Saved entries:
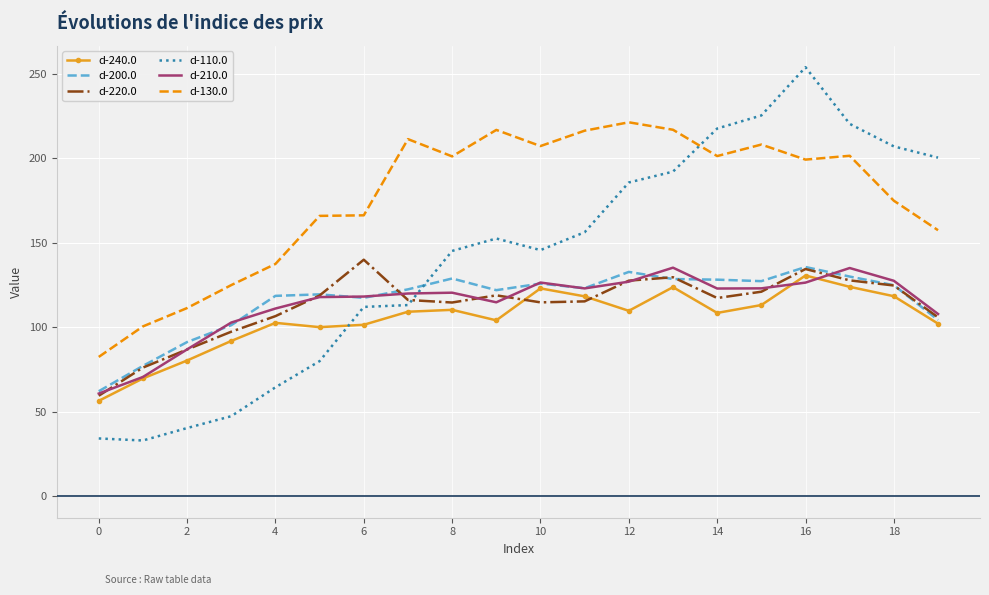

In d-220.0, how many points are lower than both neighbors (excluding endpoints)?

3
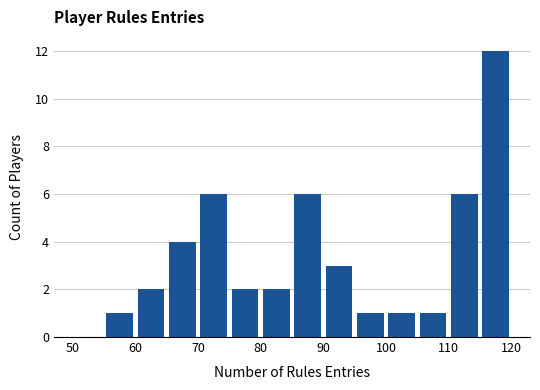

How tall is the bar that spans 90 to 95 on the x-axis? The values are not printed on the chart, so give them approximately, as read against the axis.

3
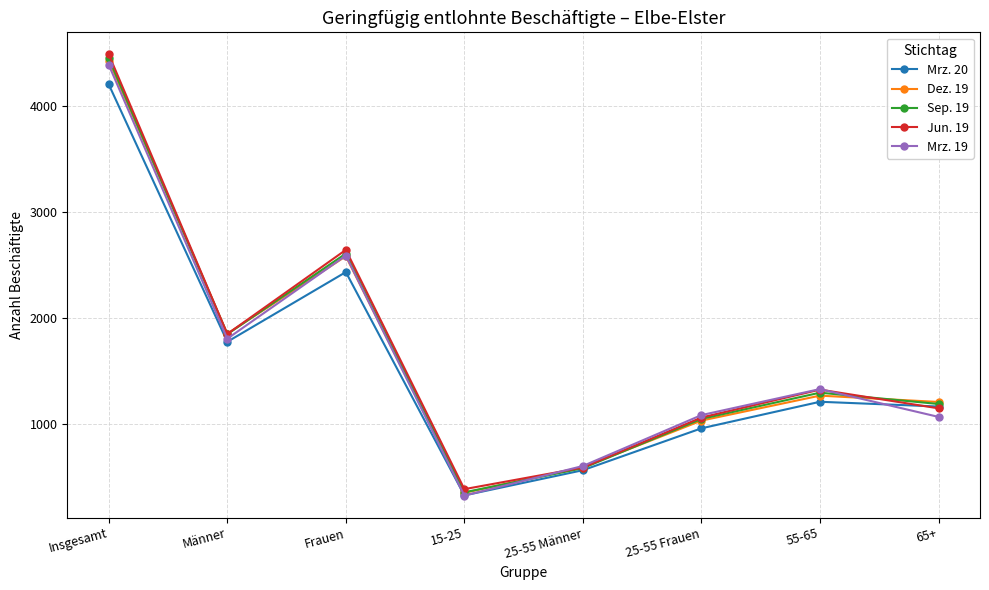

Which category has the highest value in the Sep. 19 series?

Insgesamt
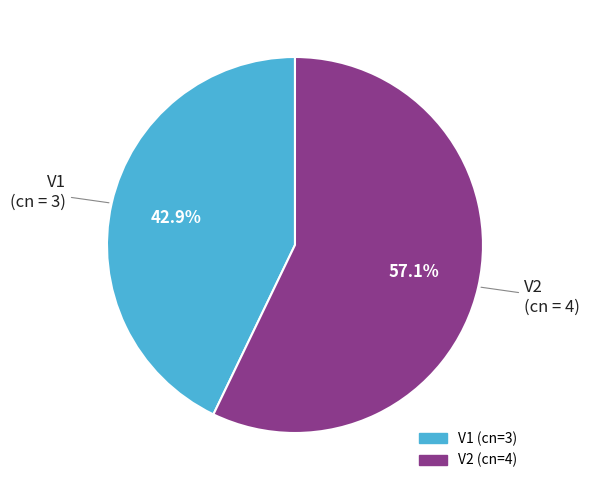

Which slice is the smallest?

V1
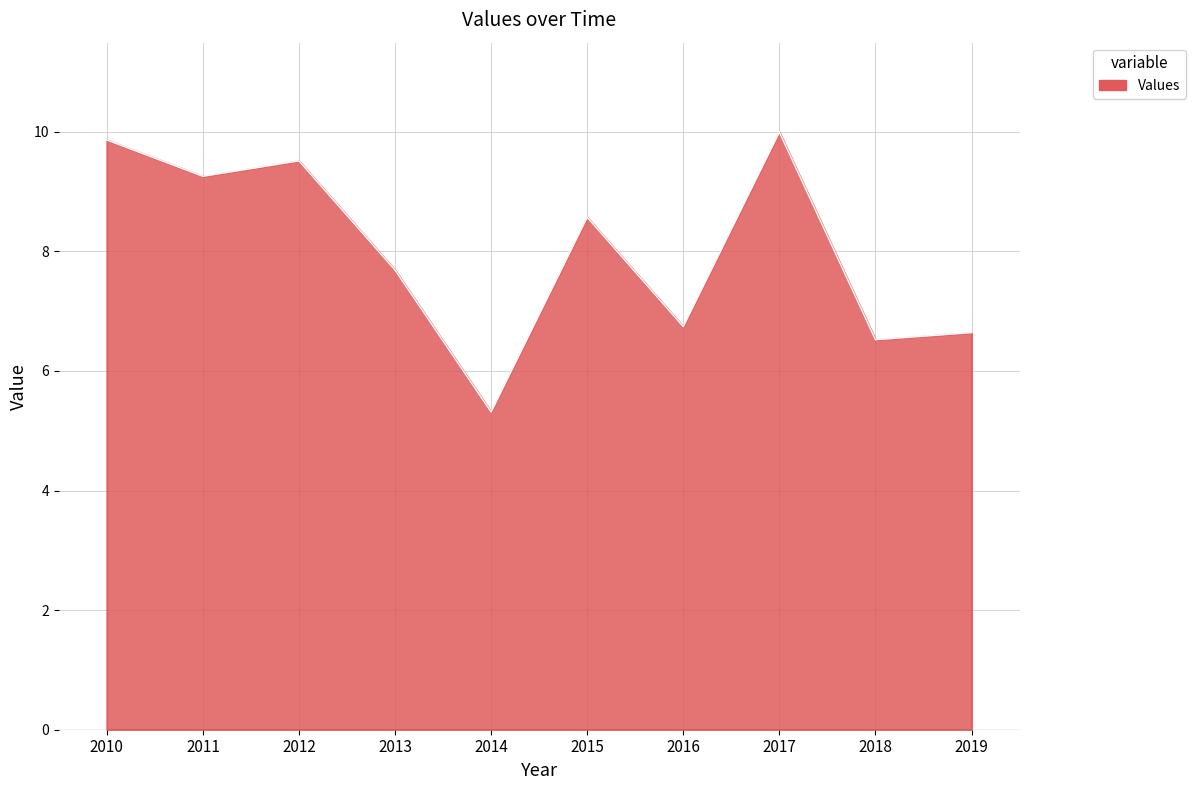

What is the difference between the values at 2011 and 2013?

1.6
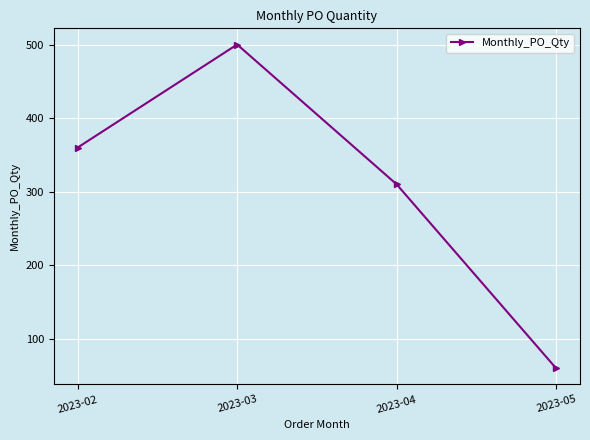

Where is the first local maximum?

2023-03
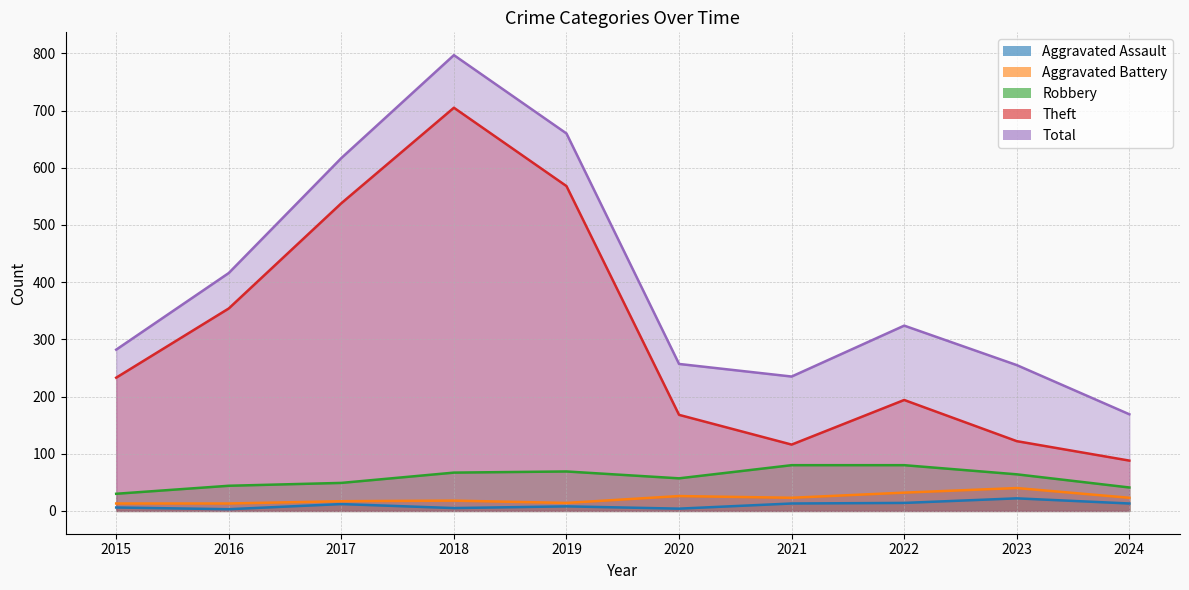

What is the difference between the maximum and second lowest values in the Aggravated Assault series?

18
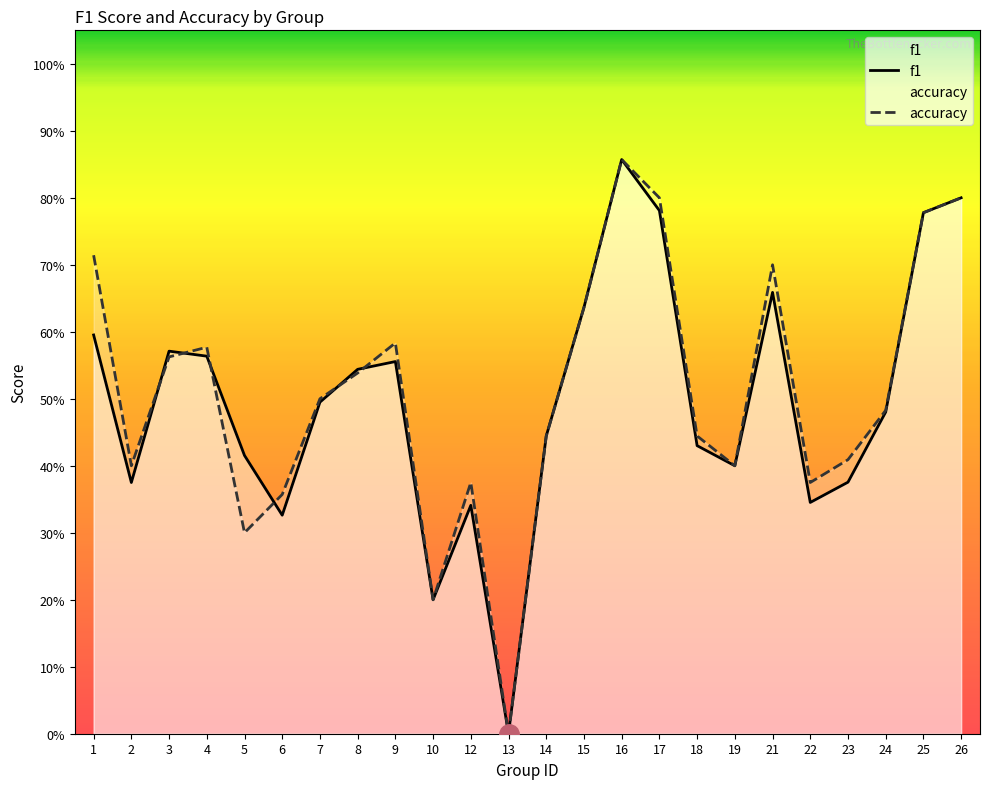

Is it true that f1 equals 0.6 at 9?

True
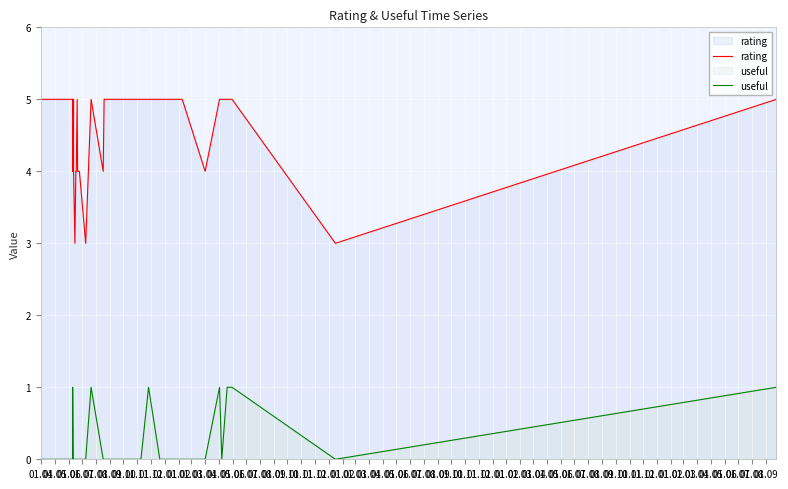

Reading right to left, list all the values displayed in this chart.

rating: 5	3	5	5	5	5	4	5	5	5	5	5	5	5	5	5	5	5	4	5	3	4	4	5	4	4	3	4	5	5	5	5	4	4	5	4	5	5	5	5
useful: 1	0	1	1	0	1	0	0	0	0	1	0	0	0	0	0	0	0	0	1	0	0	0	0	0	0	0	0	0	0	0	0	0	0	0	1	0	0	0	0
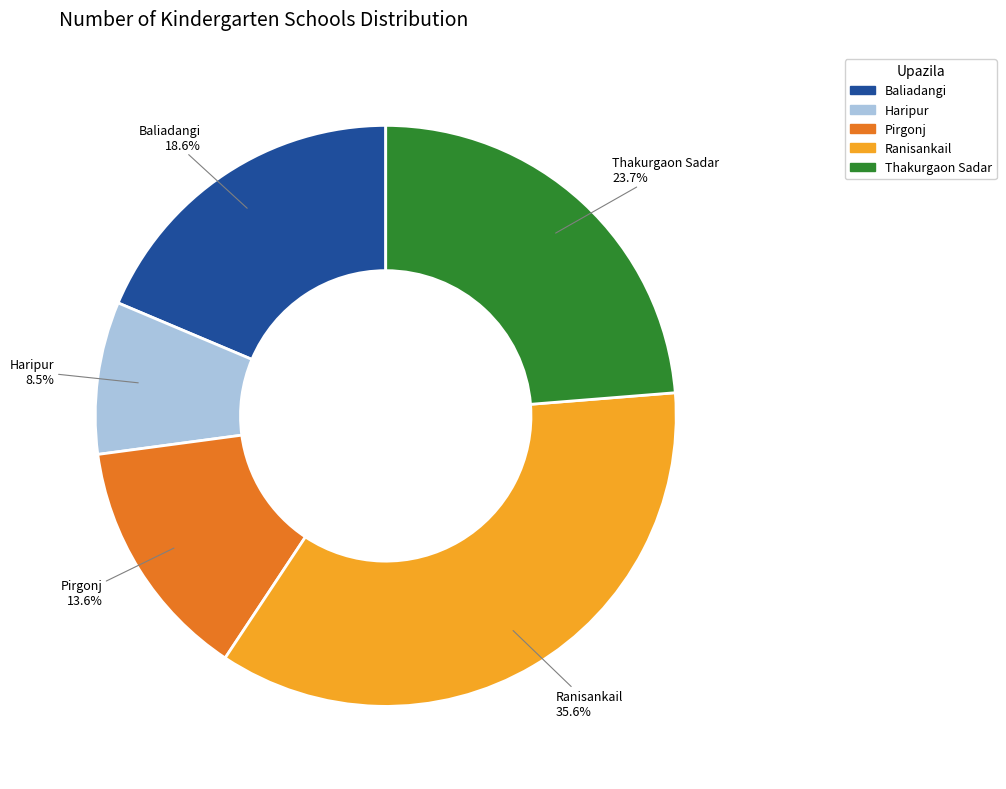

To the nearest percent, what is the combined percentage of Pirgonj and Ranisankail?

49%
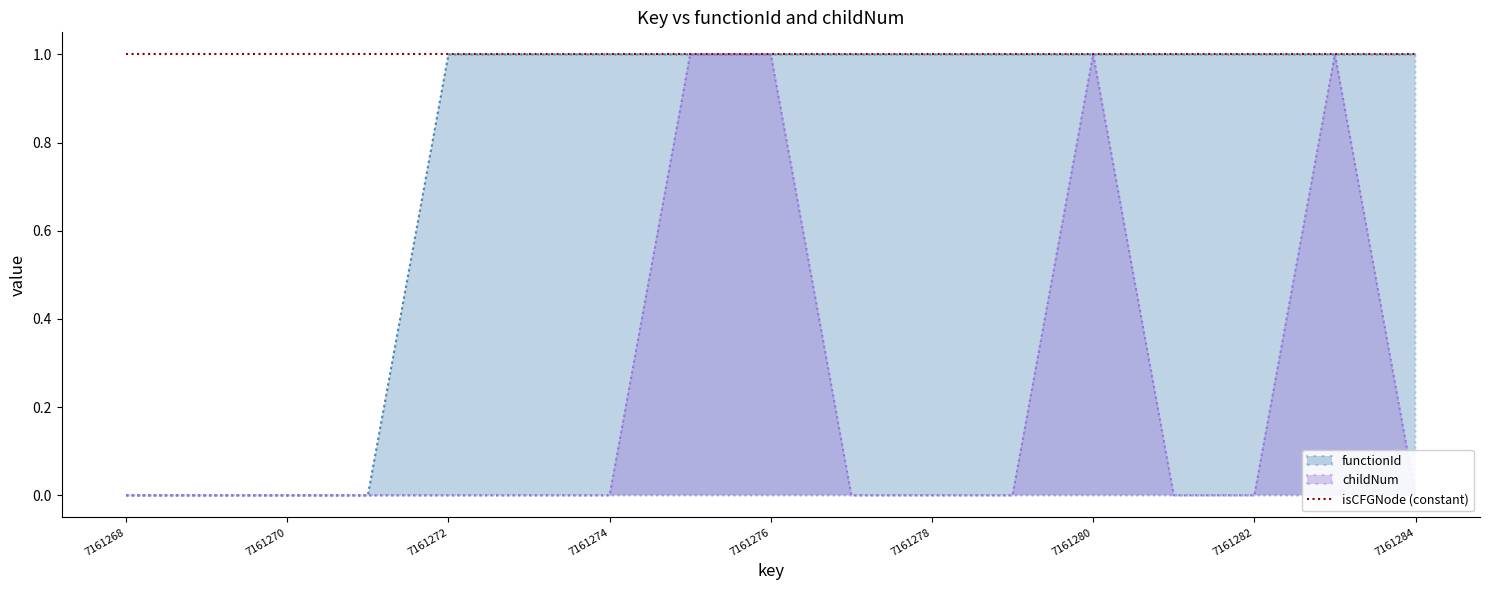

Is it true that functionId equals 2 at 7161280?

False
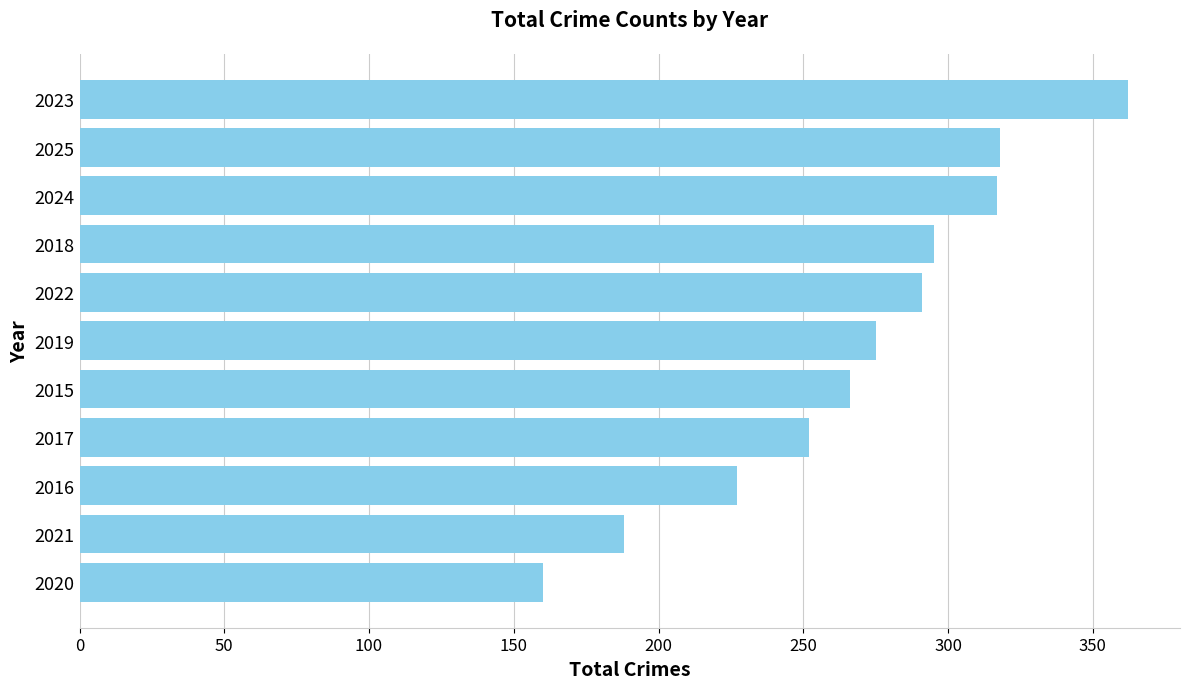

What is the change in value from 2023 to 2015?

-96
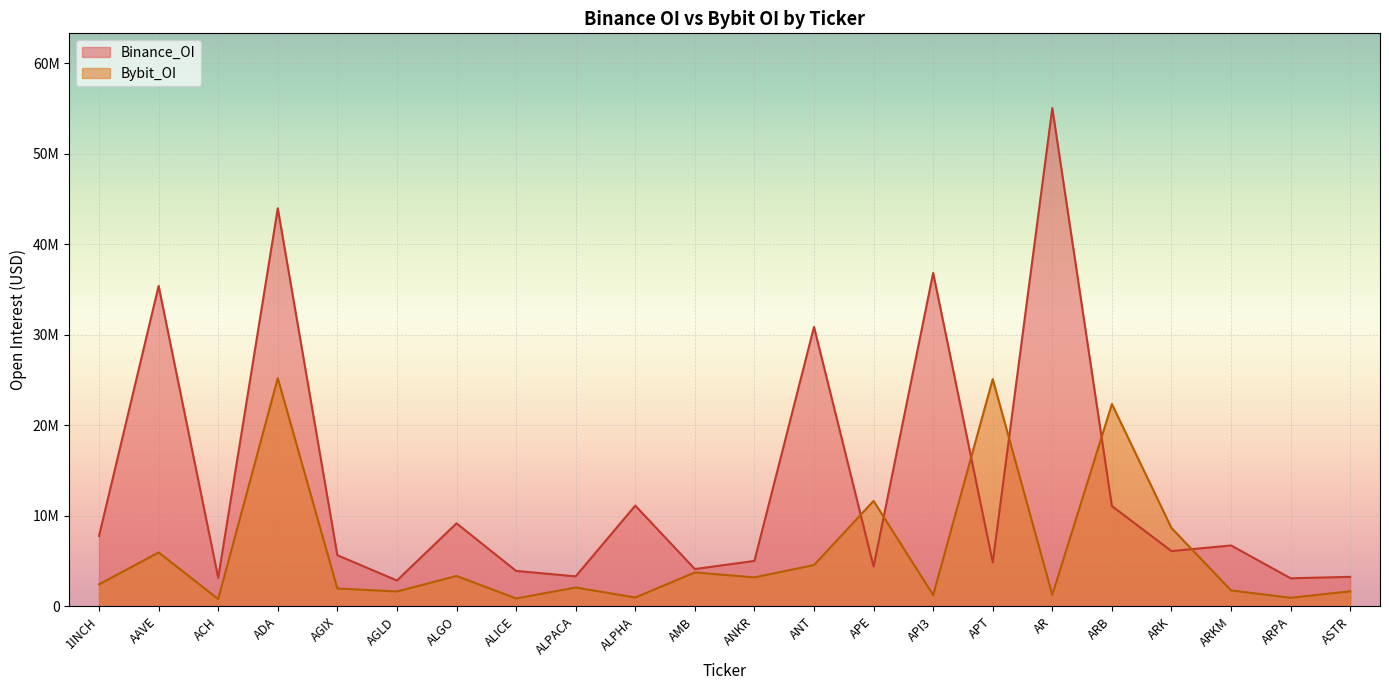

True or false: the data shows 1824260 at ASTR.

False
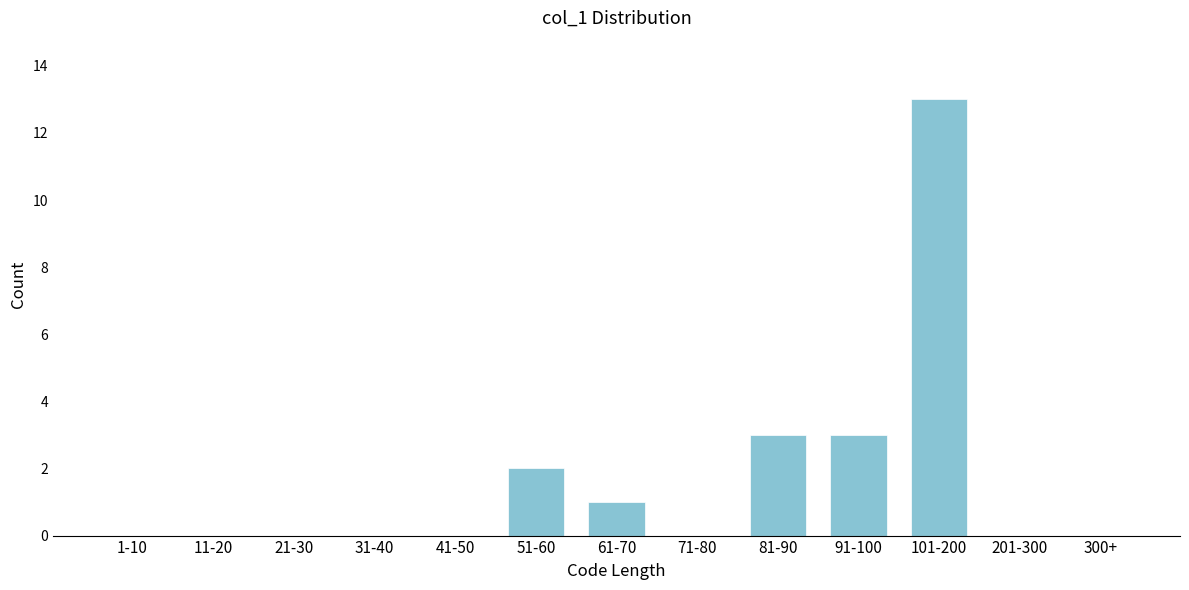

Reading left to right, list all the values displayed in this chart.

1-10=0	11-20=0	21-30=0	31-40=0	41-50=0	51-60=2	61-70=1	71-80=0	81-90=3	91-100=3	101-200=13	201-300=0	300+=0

§ Required action: Rewrite every item above, changing each "chart" to "graph" and keeping everything else the same. Leave the pictures out.

§ Expected output:
In d-220.0, how many points are lower than both neighbors (excluding endpoints)?

3

How tall is the bar that spans 90 to 95 on the x-axis? The values are not printed on the graph, so give them approximately, as read against the axis.

3

Which category has the highest value in the Sep. 19 series?

Insgesamt

Which slice is the smallest?

V1

What is the difference between the values at 2011 and 2013?

1.6

Where is the first local maximum?

2023-03

What is the difference between the maximum and second lowest values in the Aggravated Assault series?

18

Is it true that f1 equals 0.6 at 9?

True

Reading right to left, list all the values displayed in this graph.

rating: 5	3	5	5	5	5	4	5	5	5	5	5	5	5	5	5	5	5	4	5	3	4	4	5	4	4	3	4	5	5	5	5	4	4	5	4	5	5	5	5
useful: 1	0	1	1	0	1	0	0	0	0	1	0	0	0	0	0	0	0	0	1	0	0	0	0	0	0	0	0	0	0	0	0	0	0	0	1	0	0	0	0

To the nearest percent, what is the combined percentage of Pirgonj and Ranisankail?

49%

Is it true that functionId equals 2 at 7161280?

False

What is the change in value from 2023 to 2015?

-96

True or false: the data shows 1824260 at ASTR.

False

Reading left to right, list all the values displayed in this graph.

1-10=0	11-20=0	21-30=0	31-40=0	41-50=0	51-60=2	61-70=1	71-80=0	81-90=3	91-100=3	101-200=13	201-300=0	300+=0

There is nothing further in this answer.